Lawyers for Loughlin and Giannulli had argued that the couple believed the payments were “legitimate donations” that would go directly to the USC as a fundraising gift or to support Singer’s charity. They also accused prosecutors of hiding crucial evidence that could prove the couple’s innocence because it would undermine their case.
They agreed to plead for plotting wire and post fraud in a plea deal filed with Boston Federal Court. Giannulli will also be charged with allegations of heartfelt services, wire and postal fraud, prosecutors said. Prosecutors have agreed to dismiss the money laundering charges and bribery of federal programs added after the case was brought.
Under Loughlin’s plea deal, she will also pay a fine of $ 150,000 and carry out 100 hours of community service. Giannulli has agreed to pay a fine of $ 250,000 and to perform 250 hours of community service.
Simon said the couple’s lawyers think that Loughlin and Giannulli have the chance to avoid jail altogether and face their sentences at home because of the coronavirus pandemic.
Attorney General William Barr has instructed the Bureau of Prisons to increase the use of house shelters and to speed up the release of eligible high-risk prisoners because of the virus crisis. The pandemic has already delayed the prison sentences of some parents who have pleaded guilty to university admissions and have allowed others to return home early.
“It may have been a very smart move from the lawyers,” said Simon, now with the Windels Marx firm in New York.
Prosecutors also risked embarrassment if they lost the high-profile case, and the couple’s lawyers had brought up a number of viable lines of defense for trial, said former assistant American attorney Jeff Cramer.
“For both parties, from prosecutors and defense sides, I think this is a fair result,” said Cramer, who is now director of the Berkeley Research Group consultancy.
A lawyer for the couple declined to comment.
Loughlin and Giannulli were among the 50 people arrested last year in the case called Operation Varsity Blues that turned the word of higher education on its head. They are the 23rd and 24th parents who have pleaded guilty in the case.
The case uncovered a plan in which wealthy parents paid huge sums to secure the admission of students to elite schools as fake athletic recruits or to have someone cheat on their entrance exams, authorities said.
US Attorney Andrew Lelling said his office “will continue to pursue responsibility for undermining the integrity of university admission”.
“Under the plea agreements cited today, these defendants will serve prison terms reflecting their respective roles in a conspiracy to corrupt the university’s admission process and consistent with previous sentences in this case,” he said in an email statement.
Other parents who have been sent to prison for taking part in the scam include actress Felicity Huffman, “Desperate Housewives.” At the end of last year, she was behind bars for almost two weeks after admitting she paid $ 15,000 to have someone correct her daughter’s entrance exams.

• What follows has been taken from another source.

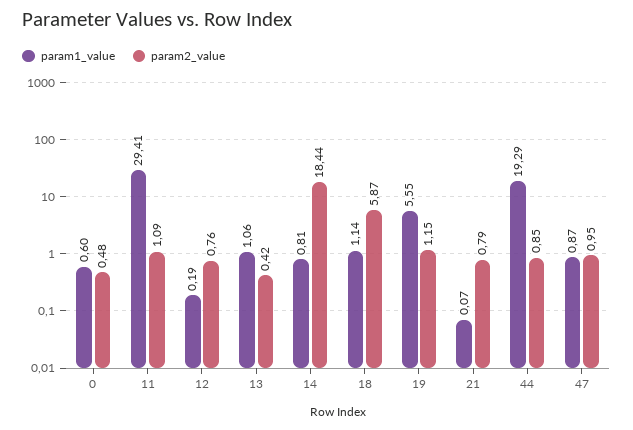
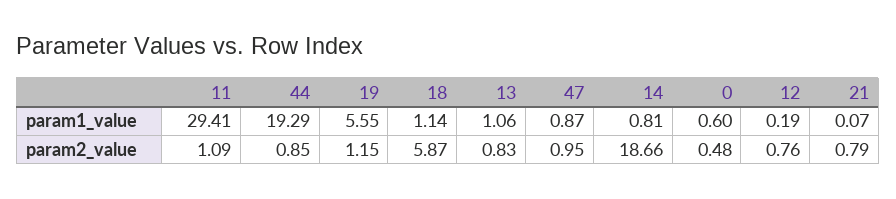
param2_value, 13: 0.42 -> 0.83
param2_value, 14: 18.44 -> 18.66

California winemaker Agustin Huneeus Jr., who also pleaded guilty, was released for two weeks from his five-month sentence in early March because of the public health crisis.
The judge has allowed other parents, including the heiress of the Hot Pockets fortune, to defer their prison terms for the virus outbreak.
Michelle Janavs, whose family invented Hot Pockets, and Douglas Hodge, the ex-CEO of Pacific Investment Management Co., may remain free until at least June 30, the judge said. The judge said he would consider further delays if the virus crisis has not eased by then.
Janavs was sentenced to five months and Hodge to nine months.